[Work to be completed]
Pick out and copy every line of the material that contains the string "slice", matching uppercase and lowercase letters exactly.

Dataset entries
────

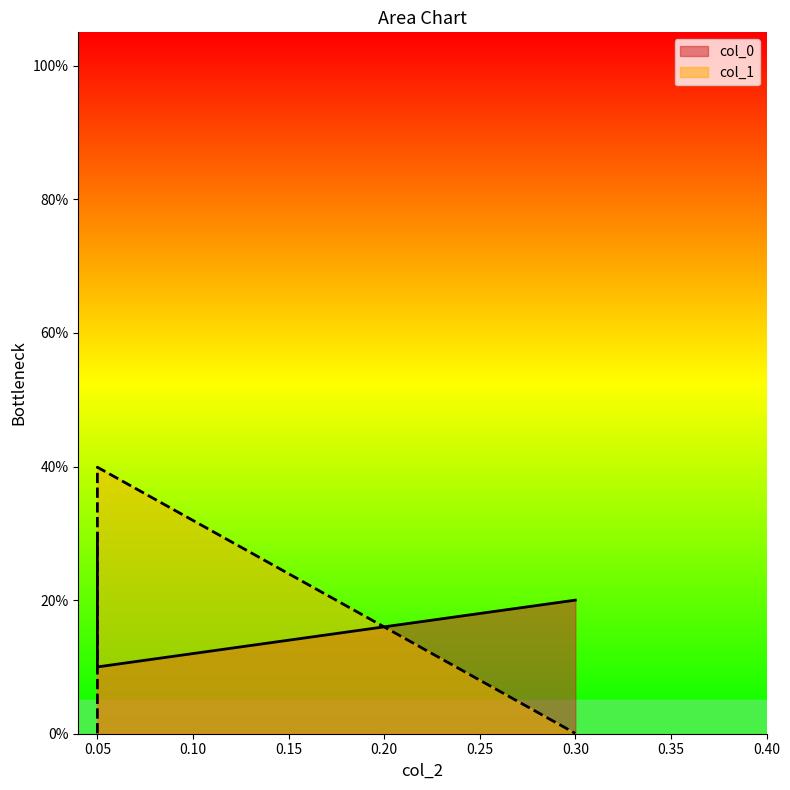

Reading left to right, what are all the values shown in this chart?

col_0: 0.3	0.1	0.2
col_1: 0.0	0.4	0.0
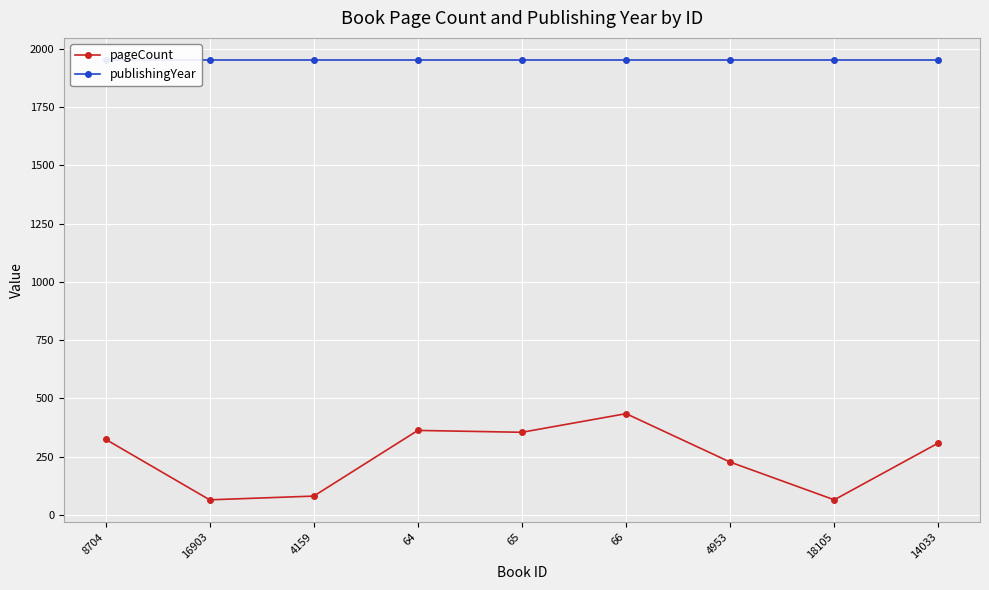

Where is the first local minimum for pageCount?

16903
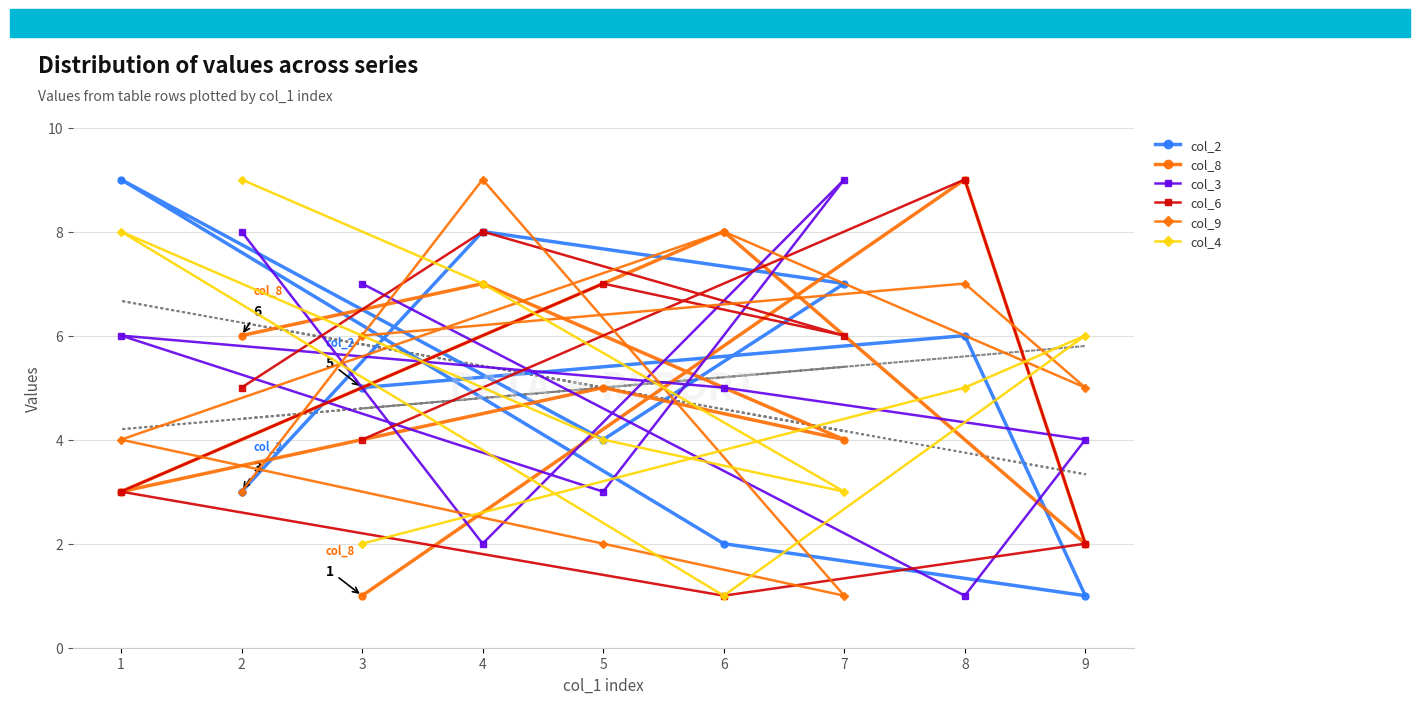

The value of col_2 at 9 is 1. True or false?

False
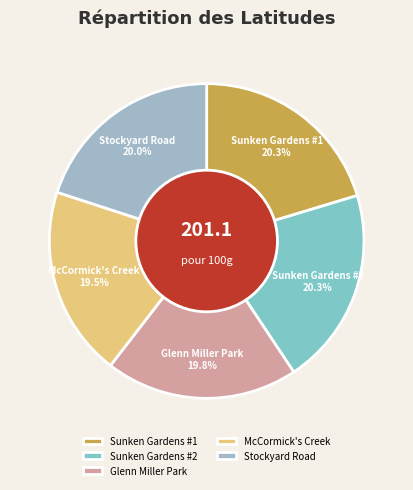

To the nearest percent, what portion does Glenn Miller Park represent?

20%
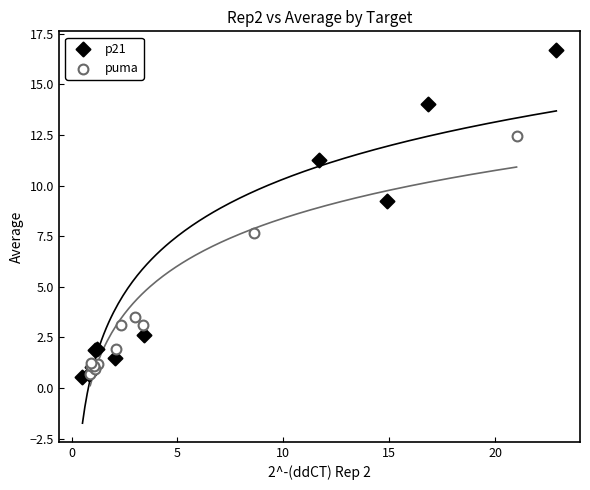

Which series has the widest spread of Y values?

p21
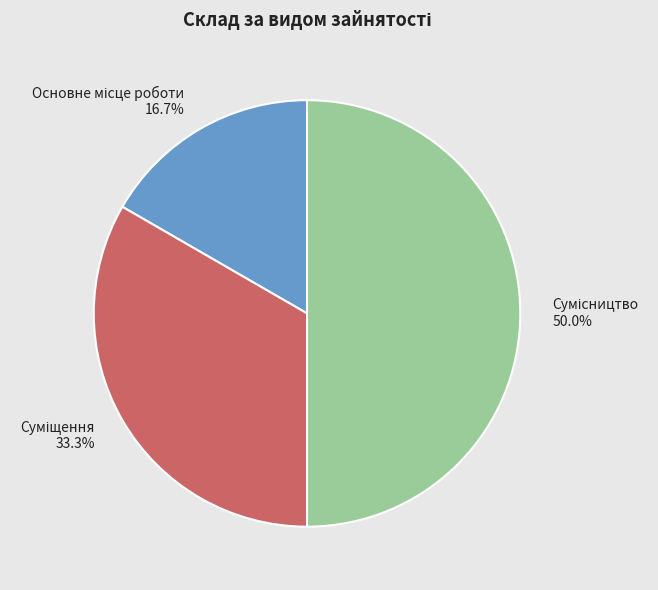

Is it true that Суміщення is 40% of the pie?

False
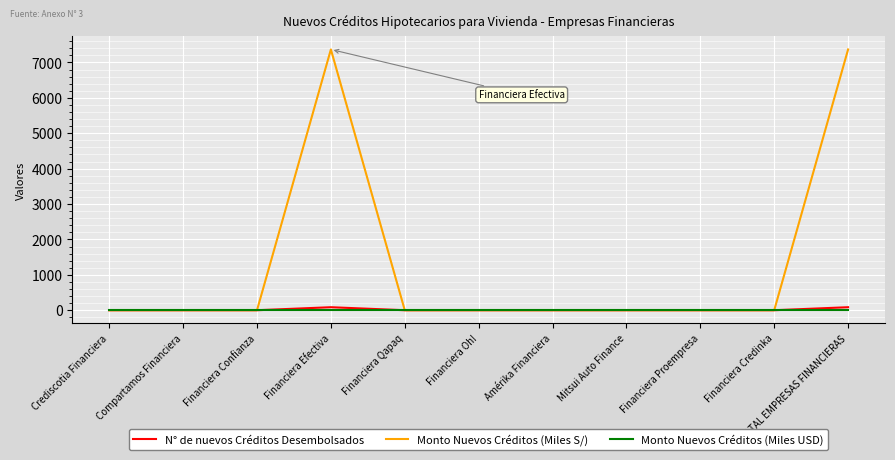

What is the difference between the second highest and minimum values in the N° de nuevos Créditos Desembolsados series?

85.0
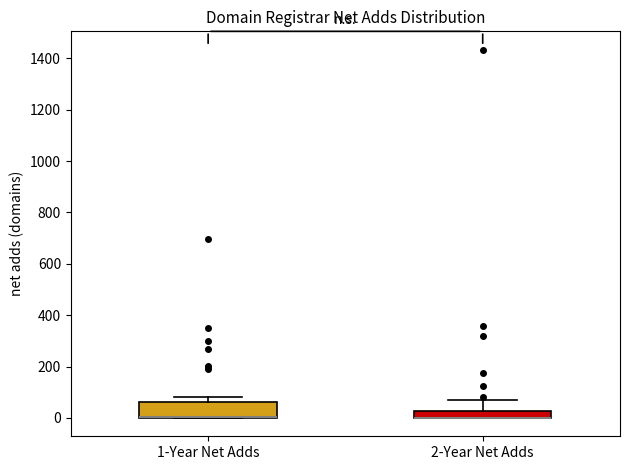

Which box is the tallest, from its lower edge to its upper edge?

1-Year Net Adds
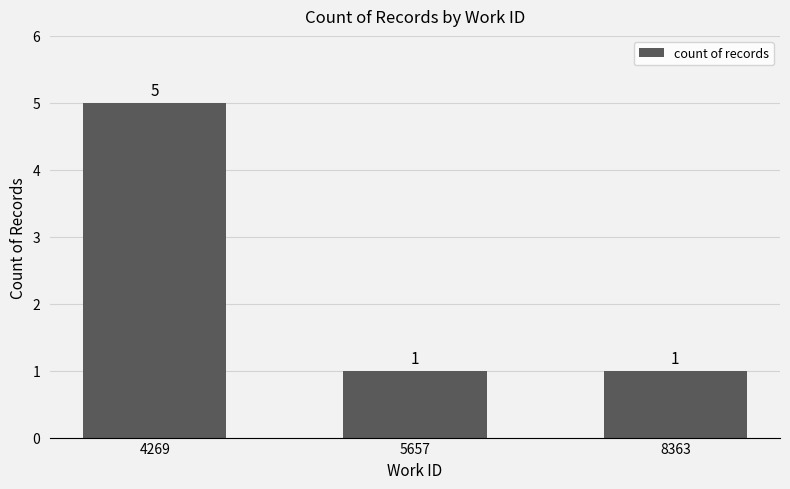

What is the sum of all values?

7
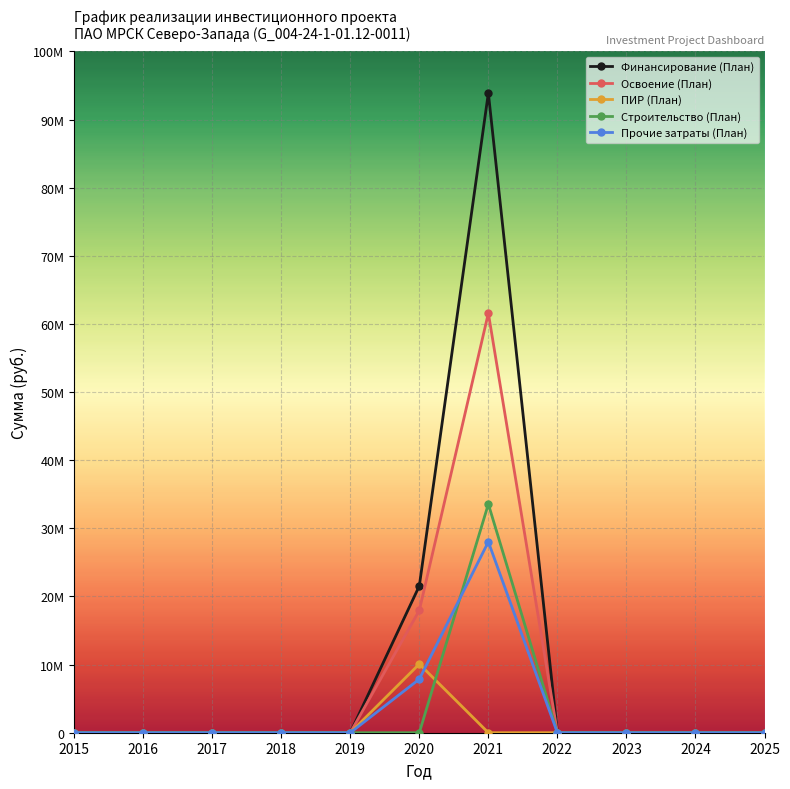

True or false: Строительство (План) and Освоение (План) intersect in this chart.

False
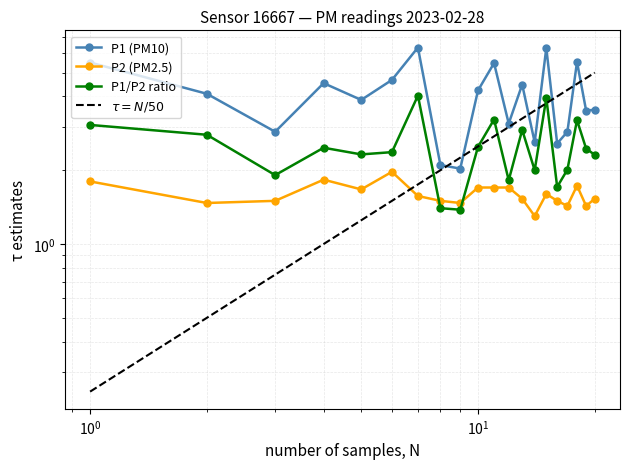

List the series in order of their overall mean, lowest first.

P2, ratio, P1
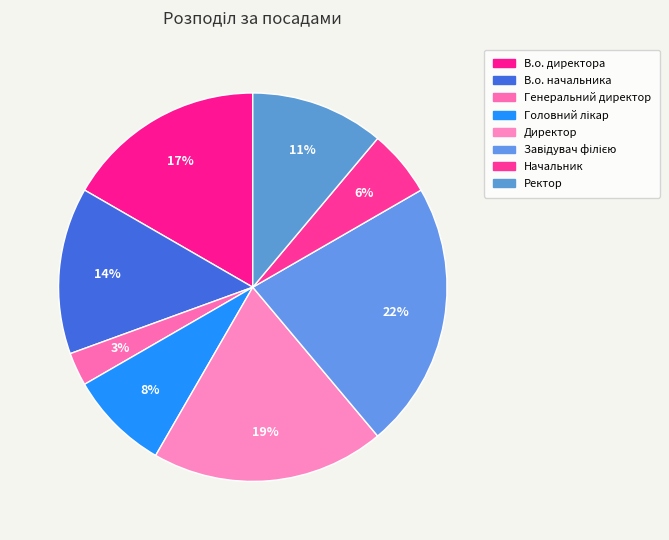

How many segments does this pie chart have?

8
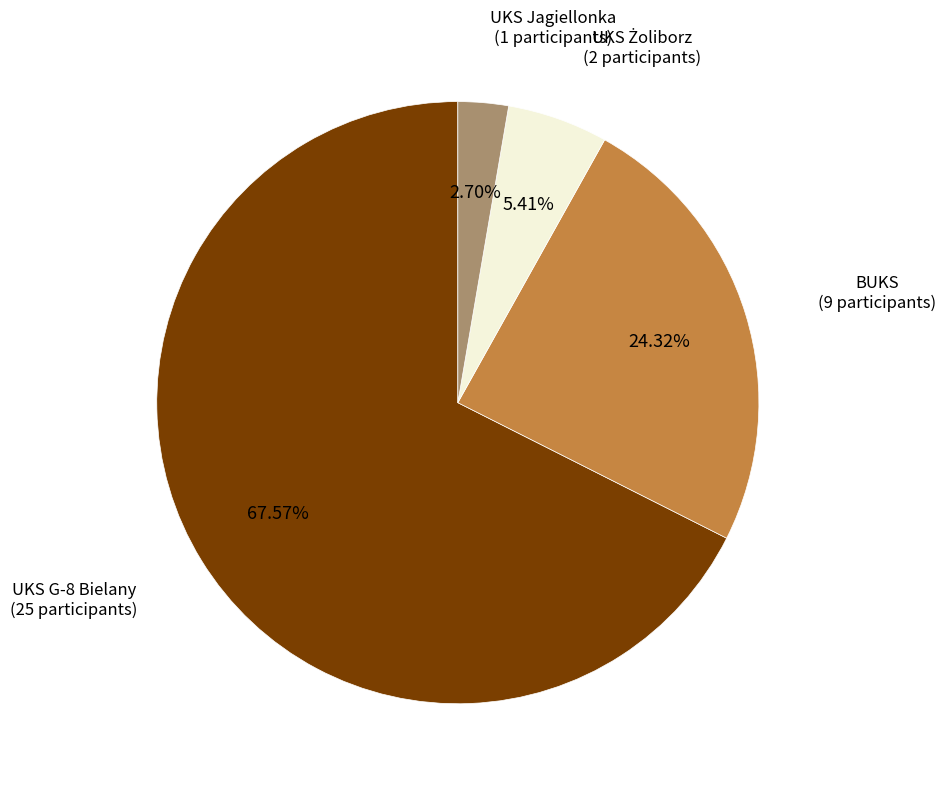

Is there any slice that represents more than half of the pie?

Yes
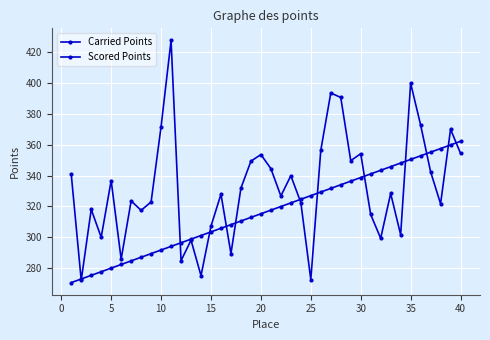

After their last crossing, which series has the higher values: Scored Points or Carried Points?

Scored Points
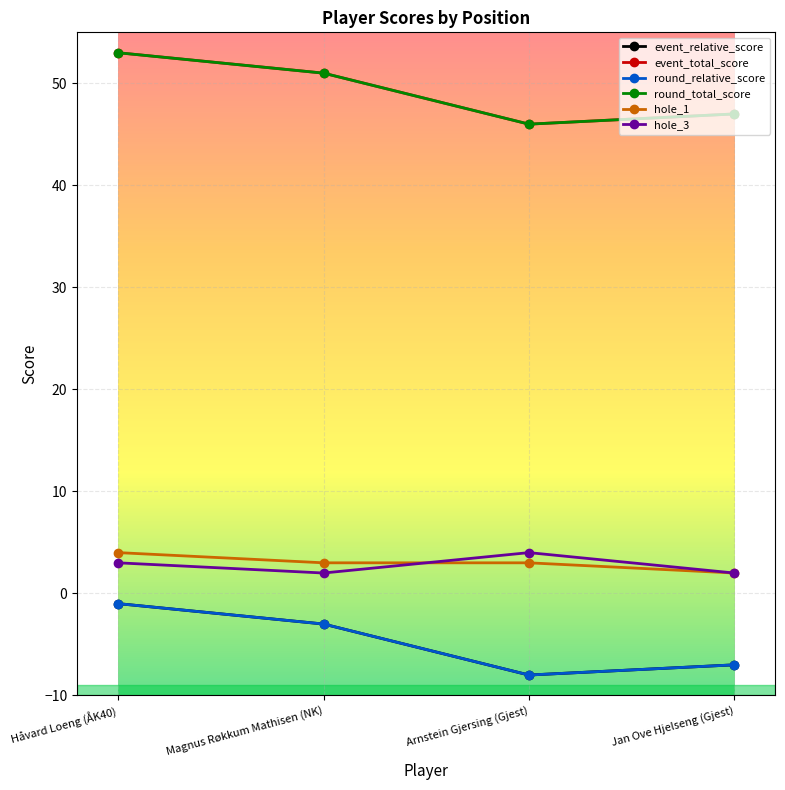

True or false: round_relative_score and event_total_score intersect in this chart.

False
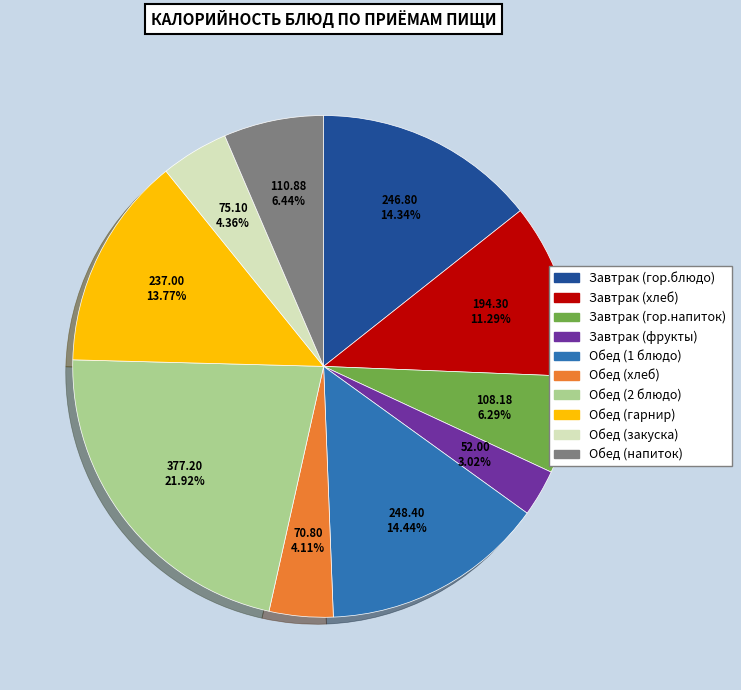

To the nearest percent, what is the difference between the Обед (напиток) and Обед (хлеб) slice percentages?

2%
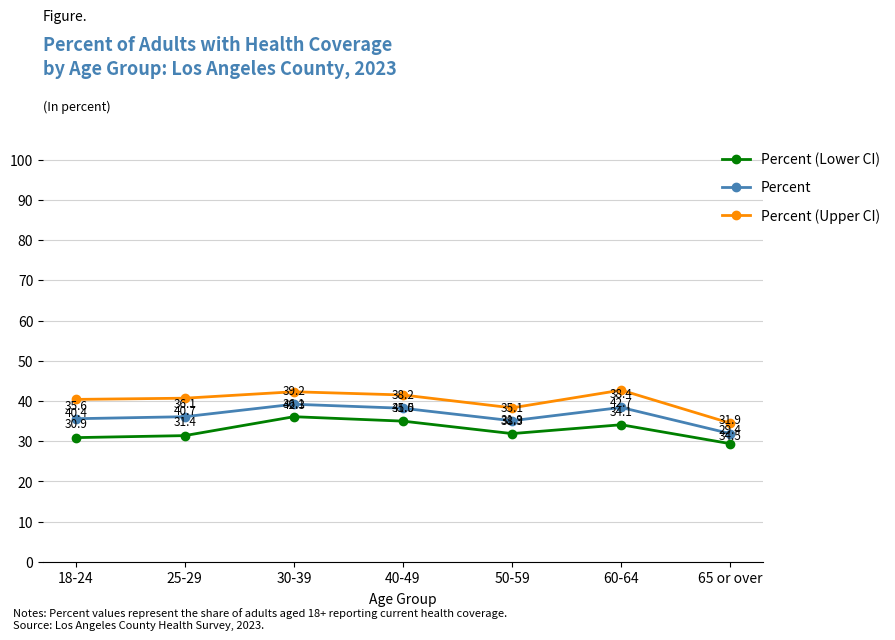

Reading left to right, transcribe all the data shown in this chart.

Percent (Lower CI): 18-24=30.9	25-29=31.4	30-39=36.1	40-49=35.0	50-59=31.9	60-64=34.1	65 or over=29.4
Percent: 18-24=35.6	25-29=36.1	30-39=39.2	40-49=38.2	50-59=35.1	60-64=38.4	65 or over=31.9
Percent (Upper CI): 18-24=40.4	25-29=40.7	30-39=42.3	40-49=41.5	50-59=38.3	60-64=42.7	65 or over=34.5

────

[Exercise answer]
Is there any slice that represents more than half of the pie?
To the nearest percent, what is the difference between the Обед (напиток) and Обед (хлеб) slice percentages?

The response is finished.